Sogno di mezza primavera.
Tutto quello che state per leggere è totalmente inventato.
Anche se, come nel Far West di Liberty Valance, il verosimile prevale sul vero.
Quando accadono cose come quelle capitate in casa Ferrari nel sabato monegasco, un povero cristo cosa fa?
Si attacca, disperato, al telefono.
Prima chiamata.
Al Capo supremo.
Io-io-io-io-io.
Occupato (cioè, il telefono del Capo supremo non fa tu-tu-tu-tu, quando è occupato. Sarebbe lesa maestà).
Allora il povero cristo, che ha ancora stampata nella mente l’immagine di Leclerc costretto ad attendere di essere eliminato nel Q1, il povero cristo, dicevo, digita un segretissimo numero svizzero.
Segreteria.
“Testa bassa e lavorare”, gracchia una voce metallica che pare un ventriloquio e giuro che non mi sto riferendo al mio cuginetto Alberto Antonini.

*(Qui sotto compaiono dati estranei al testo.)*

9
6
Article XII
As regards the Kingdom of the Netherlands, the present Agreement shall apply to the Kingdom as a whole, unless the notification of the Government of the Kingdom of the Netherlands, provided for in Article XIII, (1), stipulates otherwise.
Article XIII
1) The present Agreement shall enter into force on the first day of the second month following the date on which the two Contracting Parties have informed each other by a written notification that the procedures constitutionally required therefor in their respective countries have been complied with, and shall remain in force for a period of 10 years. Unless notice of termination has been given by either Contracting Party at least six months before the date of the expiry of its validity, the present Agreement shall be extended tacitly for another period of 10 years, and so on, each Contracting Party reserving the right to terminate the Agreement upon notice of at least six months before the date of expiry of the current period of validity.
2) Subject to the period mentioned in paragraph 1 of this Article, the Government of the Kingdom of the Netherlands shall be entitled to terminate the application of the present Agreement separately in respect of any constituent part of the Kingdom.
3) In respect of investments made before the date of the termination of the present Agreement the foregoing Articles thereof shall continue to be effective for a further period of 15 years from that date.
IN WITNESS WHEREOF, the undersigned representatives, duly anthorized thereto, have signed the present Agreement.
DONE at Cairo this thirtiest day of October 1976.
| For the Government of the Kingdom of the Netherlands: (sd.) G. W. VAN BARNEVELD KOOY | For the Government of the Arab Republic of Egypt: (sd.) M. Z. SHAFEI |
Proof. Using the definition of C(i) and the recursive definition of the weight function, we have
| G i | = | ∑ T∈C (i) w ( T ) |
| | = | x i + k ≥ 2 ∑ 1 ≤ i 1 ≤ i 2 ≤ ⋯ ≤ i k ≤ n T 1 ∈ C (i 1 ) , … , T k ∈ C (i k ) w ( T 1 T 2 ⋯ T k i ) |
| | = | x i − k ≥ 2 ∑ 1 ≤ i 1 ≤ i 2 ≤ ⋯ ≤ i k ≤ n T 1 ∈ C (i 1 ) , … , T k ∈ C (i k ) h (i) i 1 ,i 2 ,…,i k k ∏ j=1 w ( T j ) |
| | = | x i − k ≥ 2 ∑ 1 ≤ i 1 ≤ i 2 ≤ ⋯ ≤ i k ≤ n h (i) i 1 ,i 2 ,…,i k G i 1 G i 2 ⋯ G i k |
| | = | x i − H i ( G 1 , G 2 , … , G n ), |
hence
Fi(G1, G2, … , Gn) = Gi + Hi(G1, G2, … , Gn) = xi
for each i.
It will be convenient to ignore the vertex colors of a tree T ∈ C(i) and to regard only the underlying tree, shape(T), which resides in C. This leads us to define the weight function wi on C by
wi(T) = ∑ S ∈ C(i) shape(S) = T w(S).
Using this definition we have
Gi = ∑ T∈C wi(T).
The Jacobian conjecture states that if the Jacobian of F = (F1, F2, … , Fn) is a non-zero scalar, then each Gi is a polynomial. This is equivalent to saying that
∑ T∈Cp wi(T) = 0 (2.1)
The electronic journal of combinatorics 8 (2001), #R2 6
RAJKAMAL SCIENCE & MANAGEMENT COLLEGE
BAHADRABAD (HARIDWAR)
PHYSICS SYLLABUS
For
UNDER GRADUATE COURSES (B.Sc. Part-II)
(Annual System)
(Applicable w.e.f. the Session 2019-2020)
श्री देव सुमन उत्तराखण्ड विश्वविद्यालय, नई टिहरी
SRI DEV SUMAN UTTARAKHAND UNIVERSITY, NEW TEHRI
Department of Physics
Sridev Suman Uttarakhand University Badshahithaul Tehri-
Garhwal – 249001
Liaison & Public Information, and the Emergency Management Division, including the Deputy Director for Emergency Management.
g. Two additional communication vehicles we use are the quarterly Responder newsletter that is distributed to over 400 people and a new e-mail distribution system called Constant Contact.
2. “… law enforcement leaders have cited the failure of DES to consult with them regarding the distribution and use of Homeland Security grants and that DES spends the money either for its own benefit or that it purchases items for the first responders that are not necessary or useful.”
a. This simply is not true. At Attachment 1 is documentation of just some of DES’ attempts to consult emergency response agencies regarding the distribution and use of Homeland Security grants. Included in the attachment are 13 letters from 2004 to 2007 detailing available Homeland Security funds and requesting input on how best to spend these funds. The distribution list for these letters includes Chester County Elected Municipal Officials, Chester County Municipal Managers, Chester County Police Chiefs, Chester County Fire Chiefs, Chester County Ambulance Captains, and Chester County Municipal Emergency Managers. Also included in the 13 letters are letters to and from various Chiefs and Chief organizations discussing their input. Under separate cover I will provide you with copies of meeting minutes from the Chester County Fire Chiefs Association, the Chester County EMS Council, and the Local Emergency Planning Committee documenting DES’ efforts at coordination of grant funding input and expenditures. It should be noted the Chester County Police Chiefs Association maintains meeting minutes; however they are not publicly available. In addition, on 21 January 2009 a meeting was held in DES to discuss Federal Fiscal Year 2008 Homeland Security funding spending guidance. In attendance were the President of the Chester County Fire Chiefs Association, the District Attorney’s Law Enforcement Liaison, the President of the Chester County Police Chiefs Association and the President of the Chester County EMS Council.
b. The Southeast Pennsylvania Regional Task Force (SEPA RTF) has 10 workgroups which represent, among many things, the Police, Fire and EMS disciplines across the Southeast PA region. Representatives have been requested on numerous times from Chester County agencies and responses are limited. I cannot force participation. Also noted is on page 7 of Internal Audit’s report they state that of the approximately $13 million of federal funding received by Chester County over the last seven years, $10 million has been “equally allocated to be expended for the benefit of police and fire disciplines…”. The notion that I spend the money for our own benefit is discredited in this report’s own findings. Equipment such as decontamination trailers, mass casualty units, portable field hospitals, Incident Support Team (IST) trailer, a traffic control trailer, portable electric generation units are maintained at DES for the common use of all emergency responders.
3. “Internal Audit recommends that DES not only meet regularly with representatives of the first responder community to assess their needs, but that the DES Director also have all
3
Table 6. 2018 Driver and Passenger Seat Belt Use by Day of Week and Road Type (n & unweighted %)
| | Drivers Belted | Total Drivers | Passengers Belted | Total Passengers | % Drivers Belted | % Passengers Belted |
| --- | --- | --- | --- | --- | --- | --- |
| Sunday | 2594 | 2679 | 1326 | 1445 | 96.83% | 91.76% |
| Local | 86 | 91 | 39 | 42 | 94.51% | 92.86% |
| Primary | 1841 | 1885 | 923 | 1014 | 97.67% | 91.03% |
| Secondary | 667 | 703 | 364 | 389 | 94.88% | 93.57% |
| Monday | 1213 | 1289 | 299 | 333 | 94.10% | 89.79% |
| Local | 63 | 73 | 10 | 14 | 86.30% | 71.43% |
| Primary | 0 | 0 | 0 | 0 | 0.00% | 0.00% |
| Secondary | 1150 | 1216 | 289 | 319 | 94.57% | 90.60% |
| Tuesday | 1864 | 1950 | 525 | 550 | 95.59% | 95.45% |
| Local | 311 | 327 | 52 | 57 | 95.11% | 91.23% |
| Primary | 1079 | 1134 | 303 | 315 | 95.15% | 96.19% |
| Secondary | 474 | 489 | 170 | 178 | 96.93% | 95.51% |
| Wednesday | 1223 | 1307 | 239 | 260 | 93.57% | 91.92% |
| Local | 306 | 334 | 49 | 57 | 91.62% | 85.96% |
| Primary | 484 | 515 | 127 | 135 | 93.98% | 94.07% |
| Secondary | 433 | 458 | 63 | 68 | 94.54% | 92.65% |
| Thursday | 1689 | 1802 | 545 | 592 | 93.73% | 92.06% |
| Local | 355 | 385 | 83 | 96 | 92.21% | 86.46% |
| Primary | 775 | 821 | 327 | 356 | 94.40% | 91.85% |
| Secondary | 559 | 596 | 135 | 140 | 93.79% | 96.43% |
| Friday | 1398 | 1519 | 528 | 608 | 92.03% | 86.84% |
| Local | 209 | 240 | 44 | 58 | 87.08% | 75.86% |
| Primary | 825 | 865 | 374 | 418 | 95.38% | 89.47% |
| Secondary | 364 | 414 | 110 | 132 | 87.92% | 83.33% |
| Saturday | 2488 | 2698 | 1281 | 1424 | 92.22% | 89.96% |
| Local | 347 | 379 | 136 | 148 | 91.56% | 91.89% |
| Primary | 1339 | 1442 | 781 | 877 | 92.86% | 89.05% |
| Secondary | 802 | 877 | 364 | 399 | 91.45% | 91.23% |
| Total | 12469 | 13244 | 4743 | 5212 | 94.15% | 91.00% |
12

Allora il disgraziato cultore della leggenda Rossa, che sarei poi io, compulsa nervosamente l’agenda elettronica e clicca sul codice KR7.
Bwoah.
Non risponde (un classico, conoscendo il soggetto).
Riproviamo il numero svizzero.
Sembra incredibile, ma nel frattempo è stata cambiata la segreteria.
Il messaggio lo trascrivo.
“Salve, sono il Predecessore. Se avete chiamato per dirmi che ve l’avevo detto, ebbene, è vero. Ve l’avevo detto. Anzi, glielo avevo detto”.
Ah, i sogni.
Poi ti risvegli e ti chiedi: e se fosse vero?